= Steve Phillips (writer) =

American writer and activist

Steve Phillips is an American social critic, attorney and political activist. He is the founder of Democracy in Color, a multimedia platform on race and politics, and the host of Democracy in Color with Steve Phillips, a color-conscious political podcast.

Phillips is a New York Times bestselling author of three books on race and politics in the United States. He is also a regular columnist for The Nation and The Guardian, and has published opinion pieces in The New York Times. He has appeared on multiple national radio and television networks, including CNN, MSNBC, NBC, and C-SPAN. Phillips currently splits his time between San Francisco and Washington, D.C.

==Early life and education==
Phillips was born and raised in Cleveland Heights, Ohio. He is a graduate of Stanford University and University of California College of the Law, San Francisco.

==Career==
===San Francisco Board of Education===
In 1992, at the age of 28, he became the youngest person ever elected to public office in San Francisco when he won a seat on the San Francisco Board of Education. He went on to serve as president of the Board of Education.

===Democracy in Color===
Democracy in Color is a political media organization focused on political strategy and analysis at the intersection of race and politics. Phillips founded Democracy in Color in 2016, and is the host of the Democracy in Color with Steve Phillips podcast.

In July 2016, Democracy in Color organized the first-ever panel on women of color in politics at that year's Democratic National Convention. In January 2017, Democracy in Color hosted the only Democratic National Committee Chair candidates forum focused on race and diversity.

===Democratic Party audit===
In 2014, Phillips co-authored the first-ever audit of Democratic Party spending. He was named one of “America’s Top 50 Influencers” by Campaigns and Elections magazine.

==Books==
- Brown Is The New White
Brown Is the New White: How the Demographic Revolution Has Created a New American Majority made the New York Times bestseller list in March 2016 and Washington Post bestseller list in February 2016.
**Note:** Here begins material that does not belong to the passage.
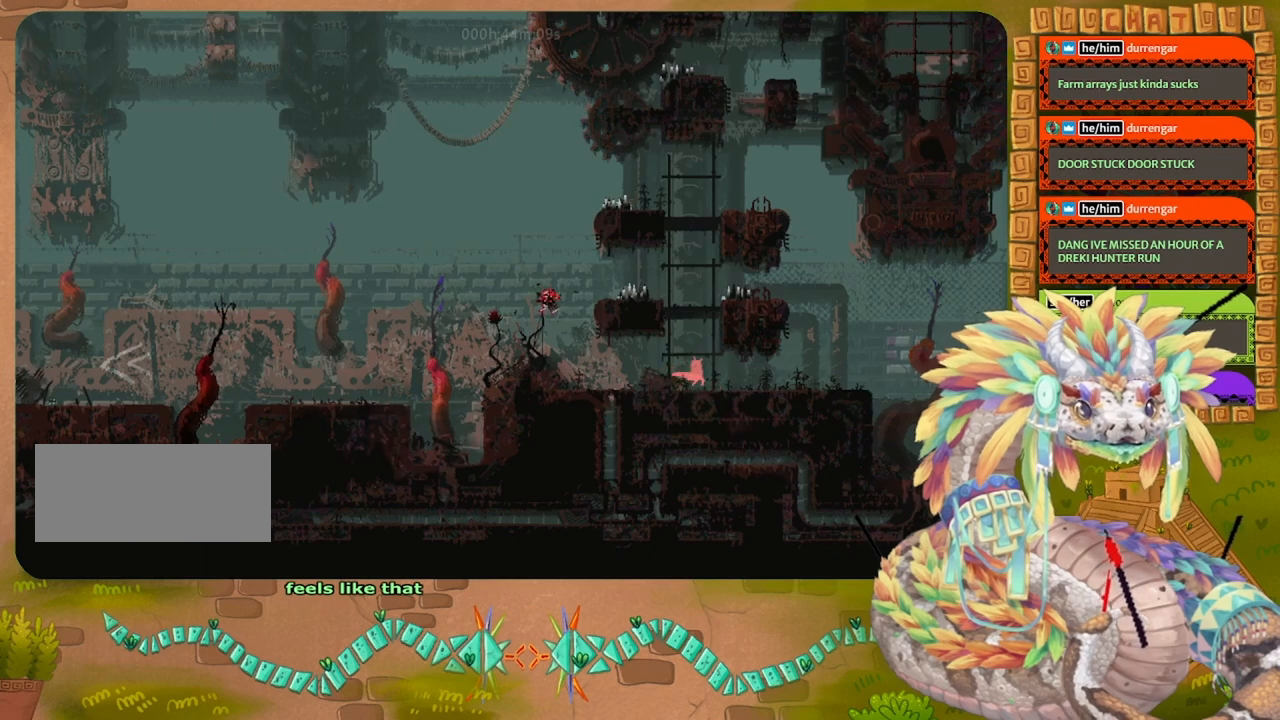
{"keys": ["right"], "events": [[33, "jump", "up"]]}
- How We Win the Civil War
How We Win the Civil War: Securing a Multiracial Democracy and Ending White Supremacy for Good was published in October 2022 from New Press. It was a Porchlight Books bestseller.
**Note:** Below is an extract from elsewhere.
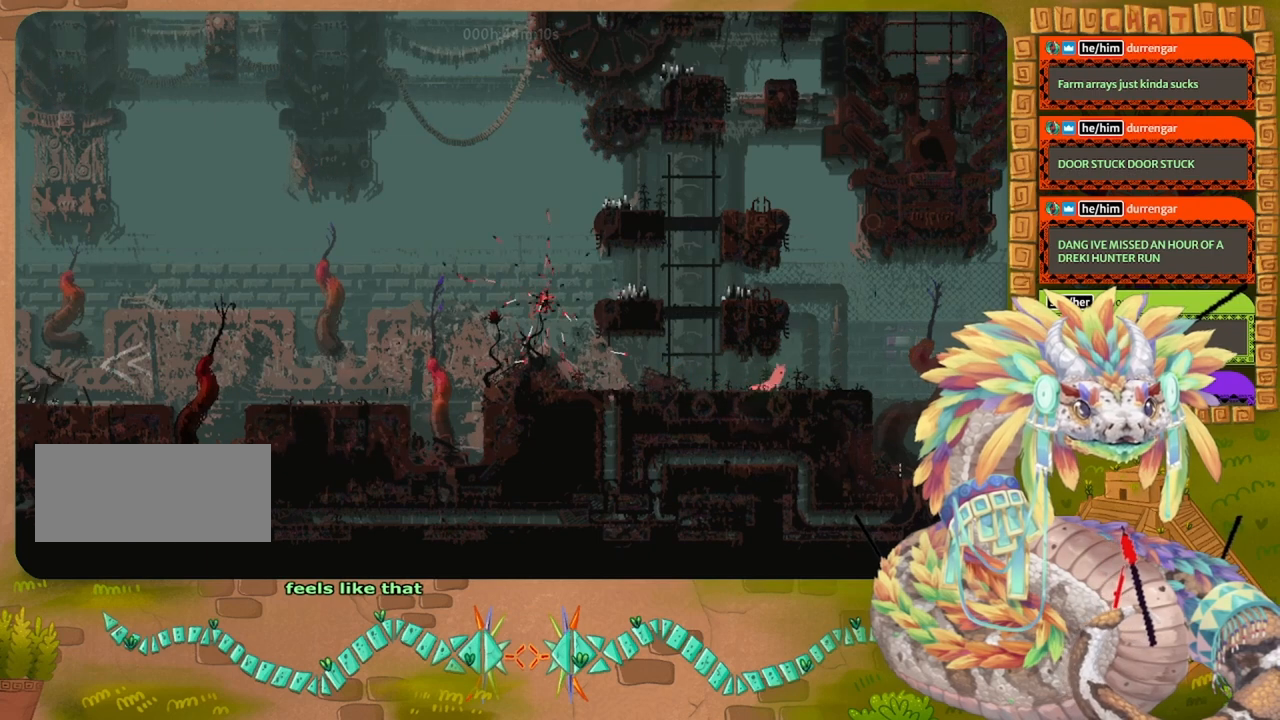
{"keys": ["right"], "events": []}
- Are White Men Smarter Than Everybody Else?
Are White Men Smarter Than Everybody Else?: Playing Offense in the Fight for Racial Justice in America was published in April 2026 from New Press. In the book, Phillips introduces a concept that he dubs "Straight White American Male Preference" or S.W.A.M.P.

==Personal life==
Phillips was married to the late social justice philanthropist Susan Sandler.

In 2008, Phillips began competing in marathons in San Francisco, and has completed 22 of those runs.